We have found computer imaging to be a valuable tool to demonstrate what is possible and to further help establish realistic expectations. This is complementary and we perform computer imaging on 100% of our rhinoplasty patients to be sure we have an idea of each individuals goals prior to scheduling the surgery.
Rhinoplasty Technique and Variables Dallas
Rhinoplasty (“Nose job”) is most commonly performed today as an open rhinoplasty which includes an incision across the columella, the thin bridge of skin separating the nostrils. The rest of the incisions are inside the nose, allowing the skin to be precisely lifted off the bone and cartilage so the internal structures can be visualized and the nose more accurately reshaped. Most nose procedures are done to make a large nose smaller, smoother and in better proportion to the face.
In the most common rhinoplasty, the cartilages that shape and support the tip are sculpted then reshaped with sutures to control the width and position of the tip of the nose.
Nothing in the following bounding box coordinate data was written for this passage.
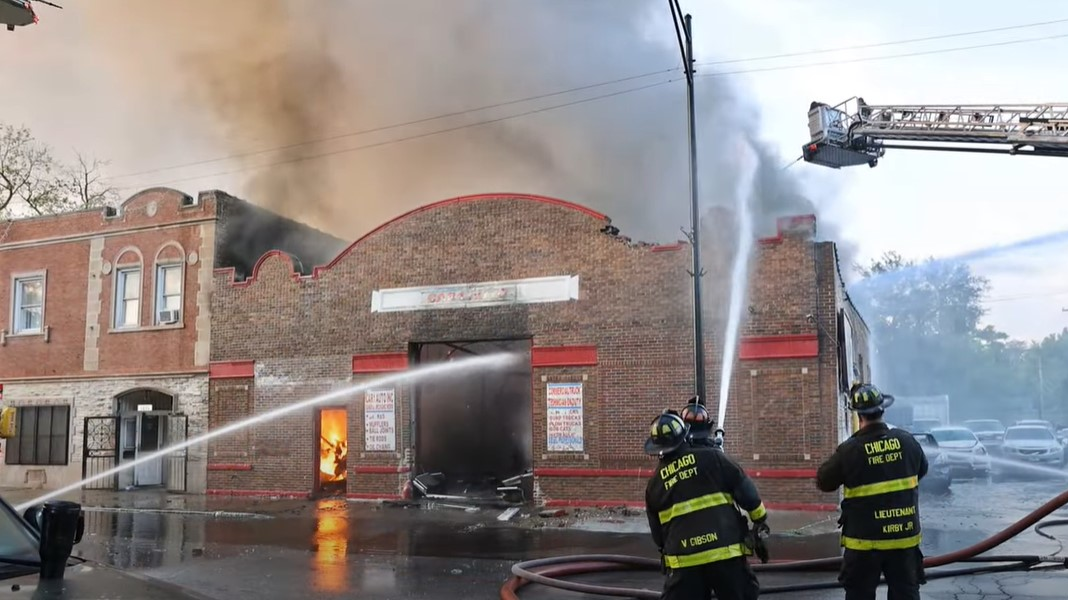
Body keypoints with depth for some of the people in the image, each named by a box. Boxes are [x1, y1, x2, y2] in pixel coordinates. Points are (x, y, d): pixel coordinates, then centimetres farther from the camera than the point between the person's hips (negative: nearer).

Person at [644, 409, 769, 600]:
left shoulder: (655, 483, 8)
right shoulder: (711, 458, -1)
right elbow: (745, 489, 1)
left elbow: (657, 533, 17)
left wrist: (667, 550, 34)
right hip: (726, 552, -1)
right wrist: (760, 518, 16)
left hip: (683, 560, 2)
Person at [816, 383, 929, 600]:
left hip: (865, 540, -3)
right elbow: (922, 470, 15)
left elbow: (824, 482, -4)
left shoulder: (849, 450, -18)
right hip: (905, 536, 3)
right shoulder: (907, 441, -6)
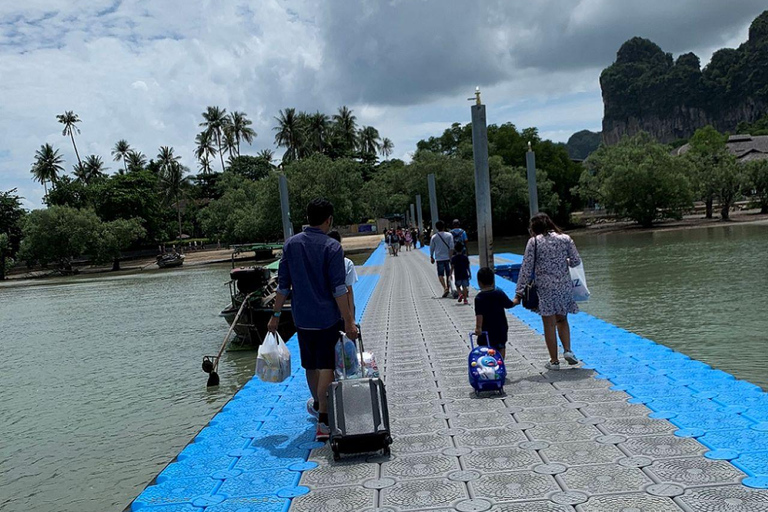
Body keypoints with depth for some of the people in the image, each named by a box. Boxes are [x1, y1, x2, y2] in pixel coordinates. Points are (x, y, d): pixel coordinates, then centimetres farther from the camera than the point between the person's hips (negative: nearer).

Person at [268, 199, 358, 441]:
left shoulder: (291, 244, 2)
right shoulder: (332, 247, -10)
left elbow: (283, 284, 3)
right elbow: (338, 289, -15)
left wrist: (276, 315, 11)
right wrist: (348, 321, -13)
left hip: (302, 318, 4)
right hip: (328, 317, -4)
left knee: (311, 365, 19)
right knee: (326, 366, 0)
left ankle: (318, 405, 40)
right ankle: (323, 419, -3)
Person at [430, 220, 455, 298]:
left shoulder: (434, 237, -1)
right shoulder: (449, 235, -1)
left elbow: (431, 248, 6)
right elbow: (451, 247, -7)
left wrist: (432, 257, 18)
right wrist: (451, 257, -4)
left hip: (439, 258, -1)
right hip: (447, 257, 1)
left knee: (440, 274, 0)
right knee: (448, 274, 13)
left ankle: (445, 288, -19)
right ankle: (448, 288, 21)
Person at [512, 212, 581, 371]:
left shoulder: (534, 241, -6)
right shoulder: (565, 238, 2)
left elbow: (526, 268, -7)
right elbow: (576, 261, 4)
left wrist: (519, 293, -5)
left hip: (544, 287, -3)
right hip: (564, 285, 3)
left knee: (549, 324, 6)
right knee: (562, 319, 21)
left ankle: (554, 361, 10)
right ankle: (567, 350, 5)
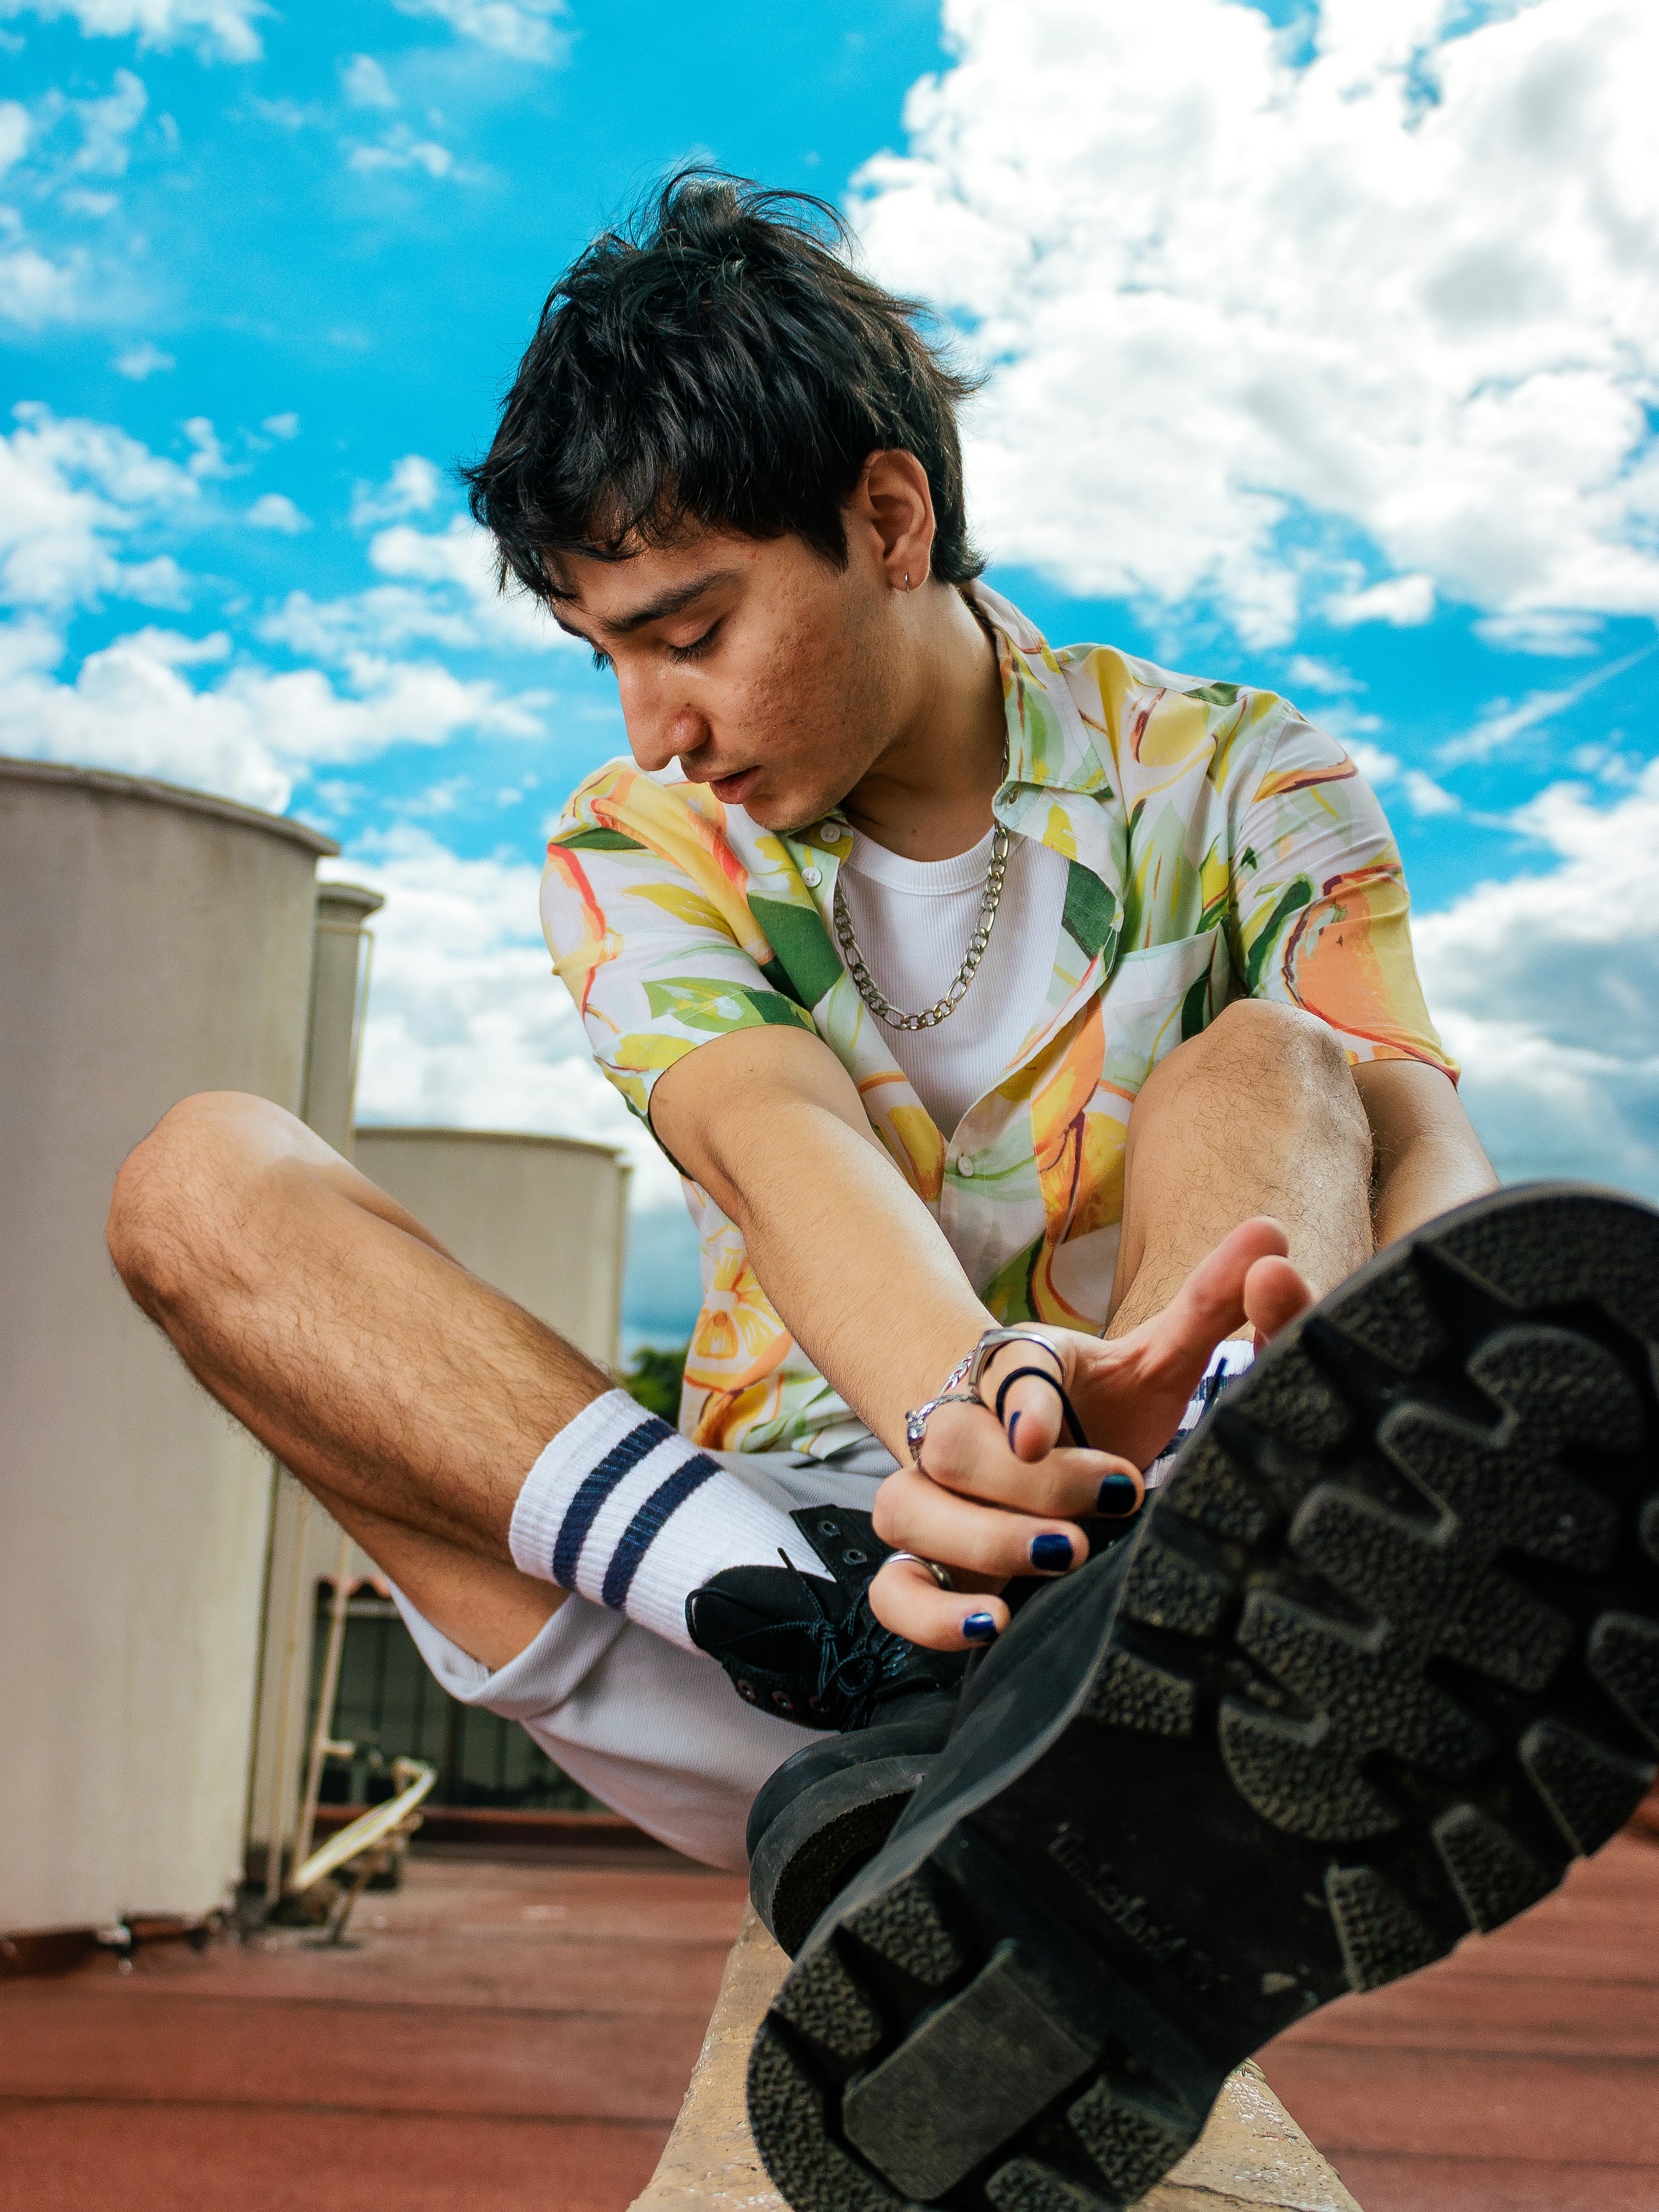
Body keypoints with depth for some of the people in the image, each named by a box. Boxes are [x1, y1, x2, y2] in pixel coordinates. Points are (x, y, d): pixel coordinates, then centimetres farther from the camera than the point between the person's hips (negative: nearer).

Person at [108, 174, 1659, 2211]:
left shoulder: (1232, 784, 3)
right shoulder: (636, 851, 5)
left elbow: (1428, 1151, -14)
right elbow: (780, 1142, -17)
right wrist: (968, 1400, -40)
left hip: (1177, 1563, -1)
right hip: (781, 1540, 2)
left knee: (1266, 1067, -23)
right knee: (201, 1178, -14)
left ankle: (1114, 1686, -52)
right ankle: (880, 1678, -36)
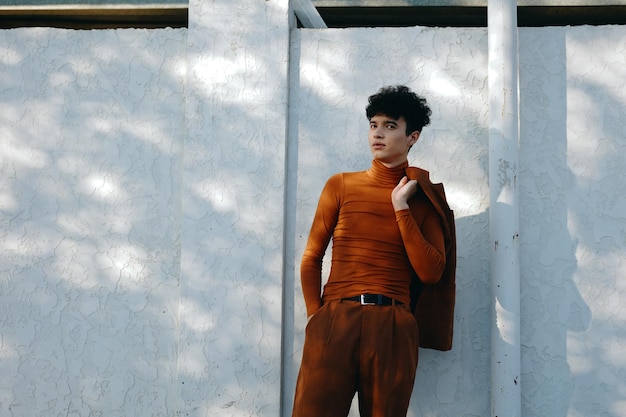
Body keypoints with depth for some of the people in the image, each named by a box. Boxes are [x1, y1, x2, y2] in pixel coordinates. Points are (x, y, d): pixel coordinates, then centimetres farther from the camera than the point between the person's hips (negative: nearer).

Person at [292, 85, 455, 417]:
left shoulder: (422, 197, 11)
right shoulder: (341, 185, 12)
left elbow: (430, 274, 0)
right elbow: (312, 257, 9)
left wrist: (401, 207, -3)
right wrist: (315, 316, -4)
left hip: (393, 327, 0)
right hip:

The hump, if present, is “sanded down” with a rasp which is used like a nail file to reduce the prominence and correct the profile. There are two nasal bones that meet in the middle like the roof of a house and when they are “shaved down” with the rasp, often a gap results between them, similar to the roof of a house if the top foot or two was removed. In order to close that gap (“open roof”) the bone must usually be broken free from their rigid attachment to the adjacent facial bones. This allows them to be “pinched together”, closing the open roof and narrowing the nose. The nasal bones are broken free with a type of chisel called an osteotome.
The skin is placed back over the newly shaped bone and cartilage and a splint is applied after all of the incisions inside and out are closed with stitches. The splint protects the delicately repositioned bones while they heal. All of the internal stitches dissolve but any stitches in the exposed skin are idealy removed within six days to minimize visible scarring.
Variables And Realistic Expectations
There is a limit to how much smaller the new nose can be, based on its starting size. The skin “envelope” can only shrink within a certain range to fit the newly reduced bone and cartilage framework. If the nose is reduced in size excessively, the skin can “bunch up” and leave an unattractive fullness to the tip of the nose. Removing skin would require visible scars which can be very unfavorable. In addition, the tip cartilages can only be reduced and reshaped within certain limits since there is a minimum which must be left to adequately support the tip of the nose. Thus, in a sense, there is a certain non-negotiable degree to which the nose can be reduced in size. We try to demonstrate this using computer imaging to modify your nose and demonstrate realistic outcomes.
Certain aspects of the healing process vary from individual to individual and are not entirely in the control of the surgeon. When the bones heal back together they can thicken (called a bony “callus”) and result in slight bump which can show as a minor imperfection in a nose that is still beautiful. Also, scar tissue forms under the skin as part of the normal healing process that fuses the skin back to the reshaped bone and cartilage. If the individual forms thin, delicate scar, the nose will be slightly more refined and smaller. If the scar tissue is somewhat thicker (say the thickness of a slice of lunch meat instead of a tissue) the tip of the nose will be slightly rounder, fuller and less defined, although the nose is still typically nicely improved. Because of these physiologic variables, we like to use computer imaging to show a subtle range of outcomes that must be accepted to be a good candidate for rhinoplasty. If an individual is excessively picky with the computer imaging when realistic results are shown, they are usually not considered a good candidate for surgery since that type of patient has been shown by studies to be unhappy a very high percentage of the time even with an appropriate improvement in appearance.
We will always strive to demonstrate honestly what can and cannot be achieved and show a realistic range of outcomes as well as before and after pictures of our patients to help you decide if rhinoplasty is a good choice for you.